In contrast, the Republic's strength has been the ability to attract major international players in the life science industry. Nine of the world's top 10 pharmaceutical companies and 15 of the world's top 25 medical technology companies have invested in Ireland. Because operations have traditionally been focused on manufacturing, there was little need for companies to reach out and network with clinical practitioners, says Higgins.
There are signs that this situation is changing, however. Invest NI's counterpart in the South, IDA Ireland, is trying to foster links between healthcare workers, scientists, and industry. One prime example is a flagship project involving GlaxoSmithKline, explains Barry Heavey, IDA's science and technology advisor. "The collaboration is focused on the discovery of new therapies to treat Alzheimer's disease and making future clinical trials more efficient," he says.

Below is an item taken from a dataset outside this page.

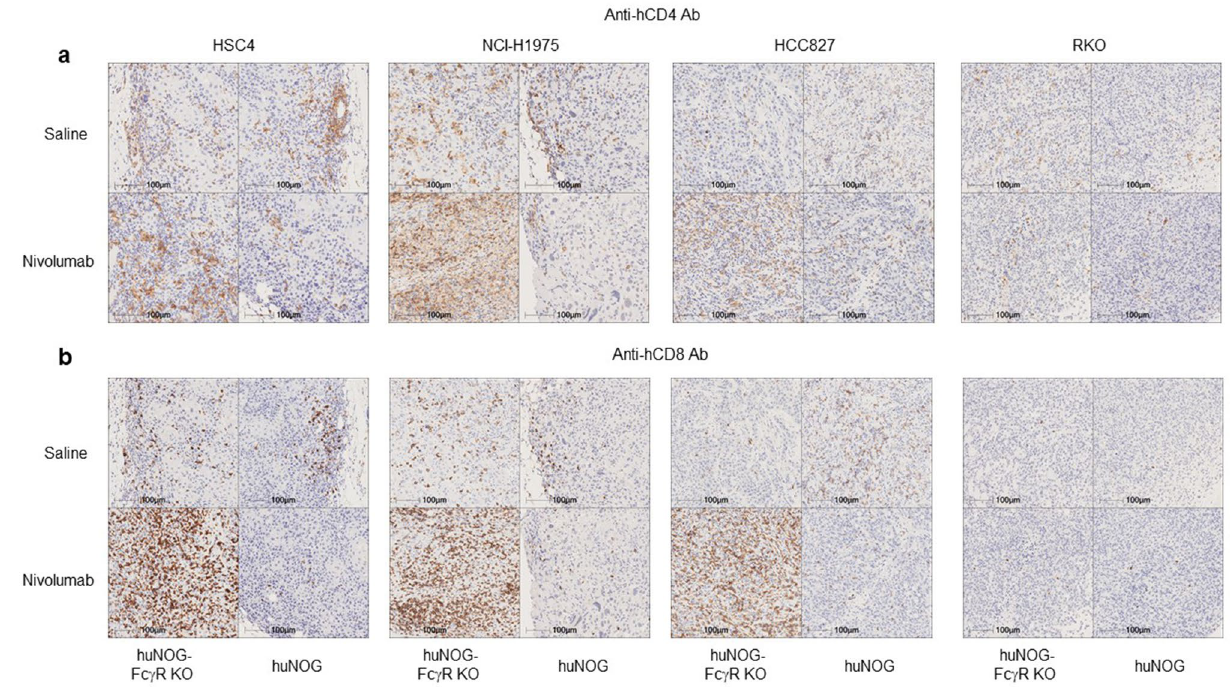
Figure 4. IHC of tumors from huNOG or huNOG-FcγR −/− mice. Tumors were excised from huNOG or huNOG-FcγR −/− mice 1–2 days after the last administration of nivolumab or saline. Half of the tumor was fixed in 10% neutralized formalin and subsequently subjected to IHC analyses after embedding in paraffin. Tumor sections of HSC4, HCC827, NCI-H1975, and RKO cells were stained with anti-human CD4 ( a ) or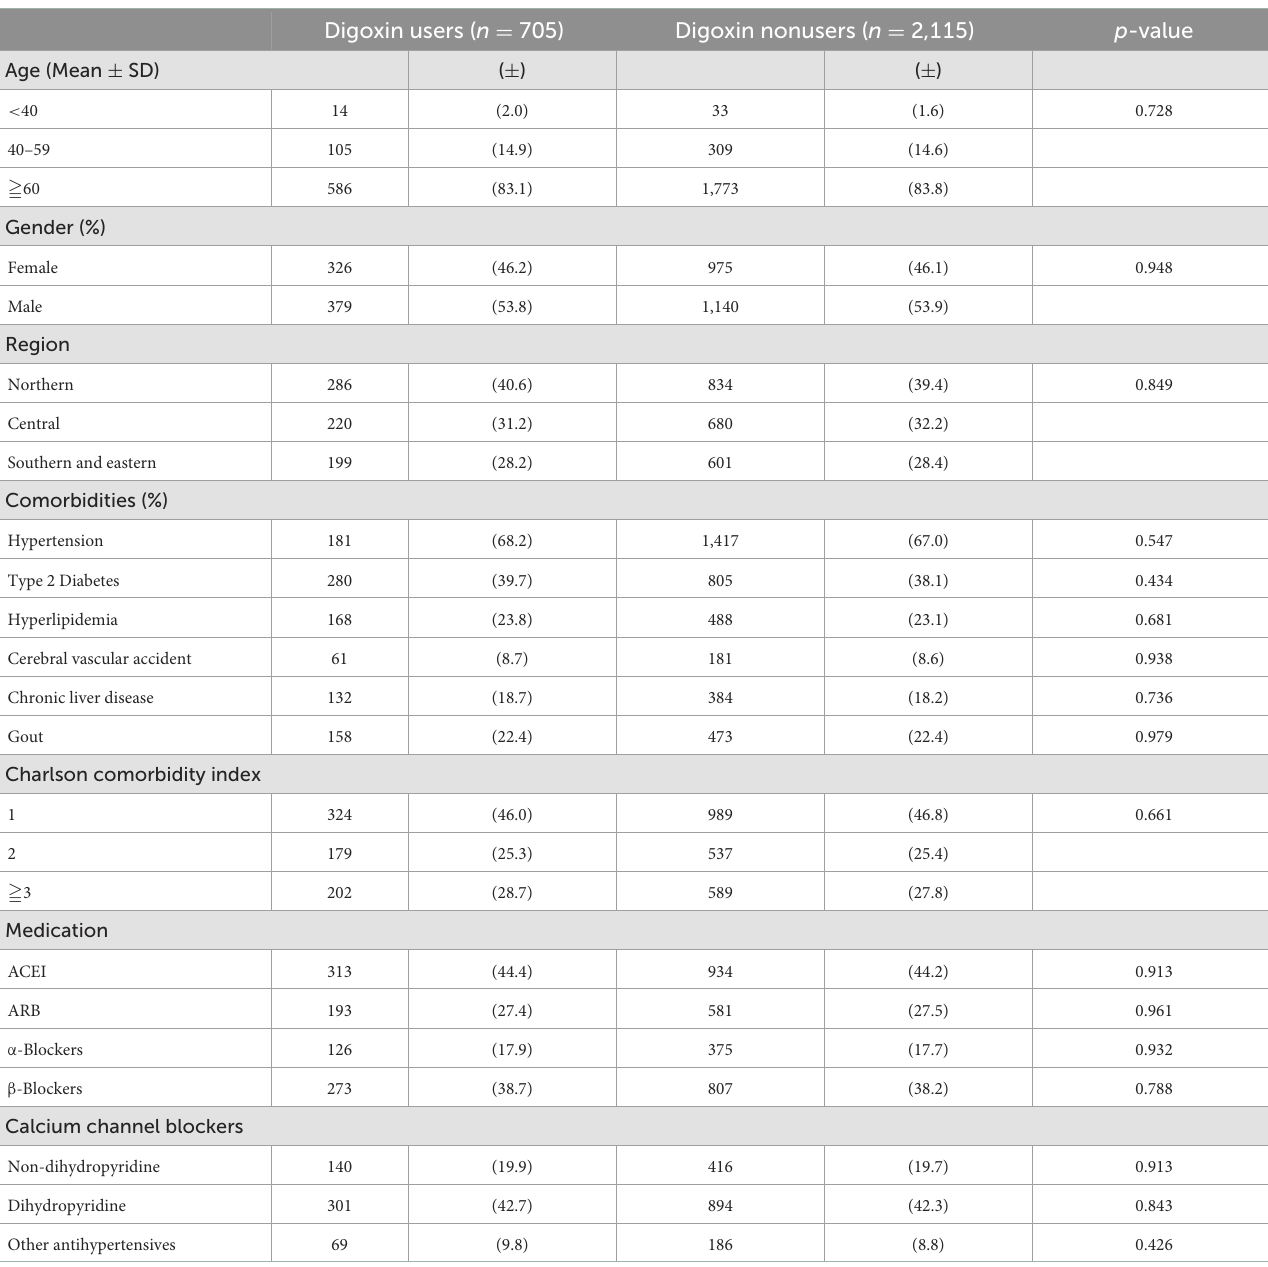
TABLE 1 Demographic characteristics between digoxin users and non-users in patients with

It brings together 22 full-time employees comprising medical professionals, PhD students, and postdoctoral scientists from GlaxoSmithKline's UK-based Neuroscience Center of Excellence for Drug Discovery, with the Trinity College Institute of Neuroscience, in Dublin, and the National University of Ireland, Galway.
IDA could seed similar projects on a case-by-case basis, Heavey says, by introducing life science companies to research teams in areas where there are strong 'bench-side' capabilities, and then bringing the necessary critical mass of clinical expertise onboard.
To get industry seriously excited, however, he says that the clinicians need to come together themselves through networks such as the All Ireland Cooperative Oncology Research Group. "ICORG functions very effectively as a network and has an executive that understands where industry and drug therapy [are] going," he says. "We would like to see the model being replicated in other disease areas where Ireland has strong basic science capabilities, for example, neuroscience, immunology, cardiology, and vascular problems associated with diabetes."
Bringing clinical practitioners together, in a manner Heavey would like, is just one feature of the ICORG template. The organization's deeper significance perhaps lies not in the fact that it helps bridge the bench-to-bedside divide, but rather that it crosses a historically deeper chasm - the north-south Irish border.
With Northern Ireland and the Republic each facing gaps in their translational research capabilities, such all-Ireland cooperation could provide a route for both parts of the island to progress and bring benefits to patients more quickly, argues Hannigan. "The pharmaceutical companies are located in the Republic. What they need is an excellent health services infrastructure, which we have in the north. So, if we work together, we could really sell the Island of Ireland as a location for clinical trials."